Try it.
Gather each line below that contains the word "this", treating uppercase and lowercase letters as distinct.

Exercise material.
=====

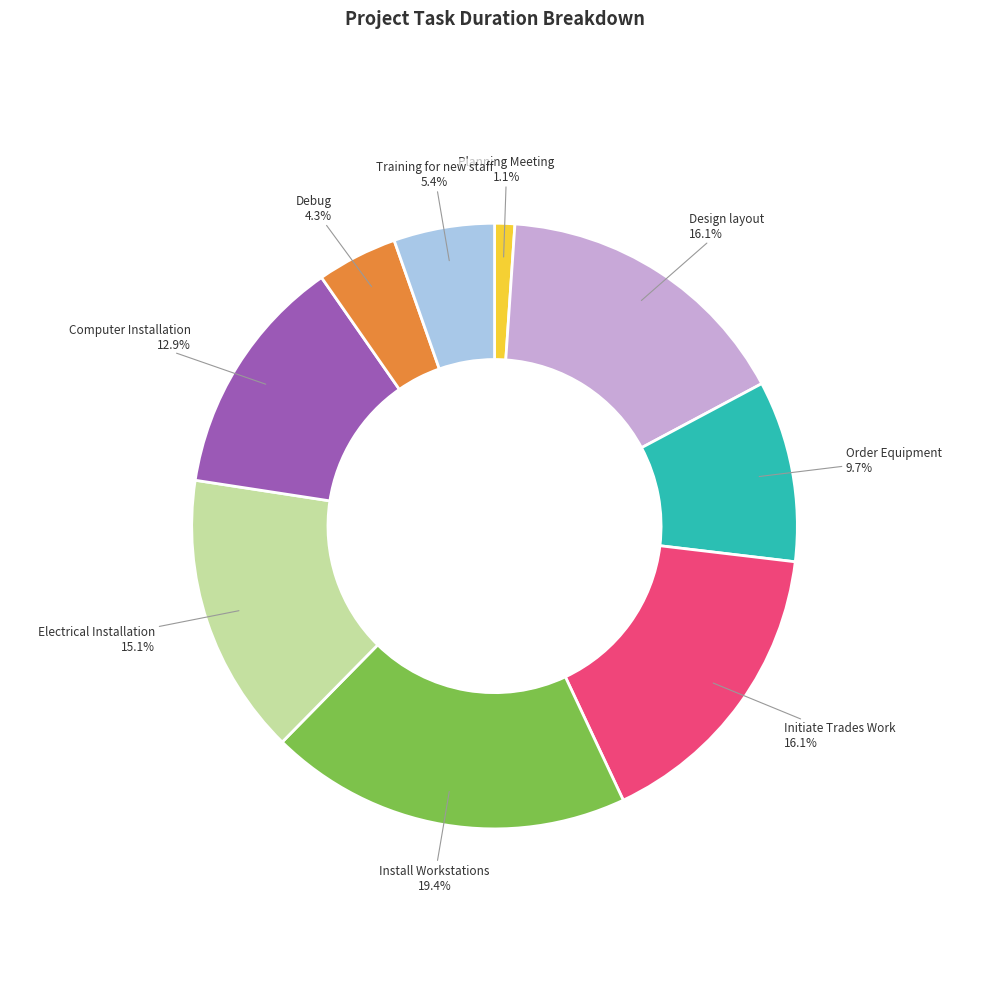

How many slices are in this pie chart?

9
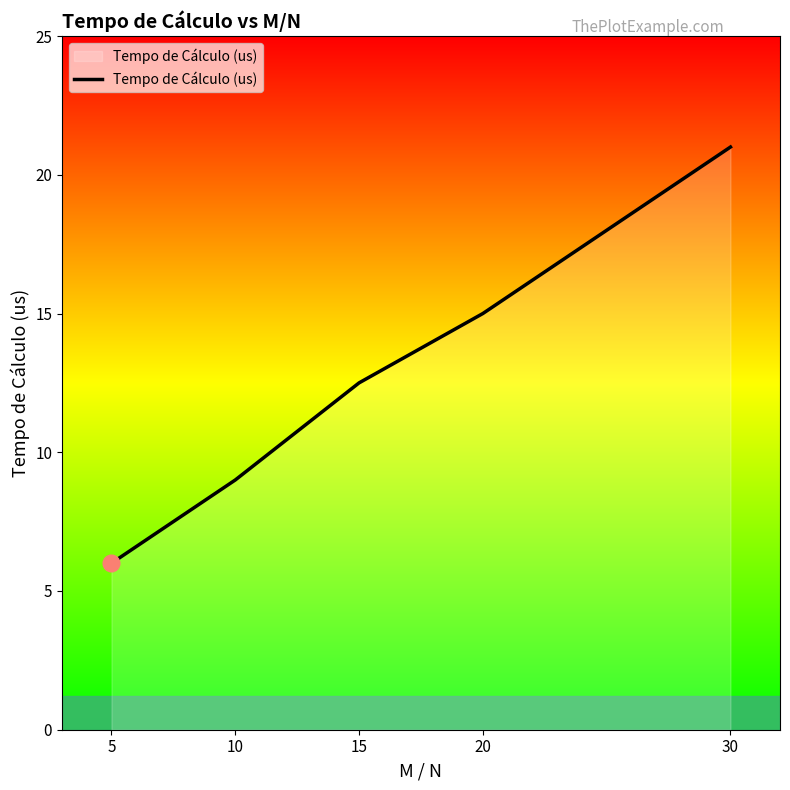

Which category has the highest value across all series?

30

=====

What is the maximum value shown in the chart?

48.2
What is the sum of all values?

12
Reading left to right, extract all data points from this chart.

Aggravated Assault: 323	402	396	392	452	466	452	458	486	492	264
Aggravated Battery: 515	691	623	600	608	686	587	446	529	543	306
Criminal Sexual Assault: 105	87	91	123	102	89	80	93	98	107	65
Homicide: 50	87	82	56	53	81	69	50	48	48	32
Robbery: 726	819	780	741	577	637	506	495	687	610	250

=====

Task output.
How many slices are in this pie chart?
Reading left to right, extract all data points from this chart.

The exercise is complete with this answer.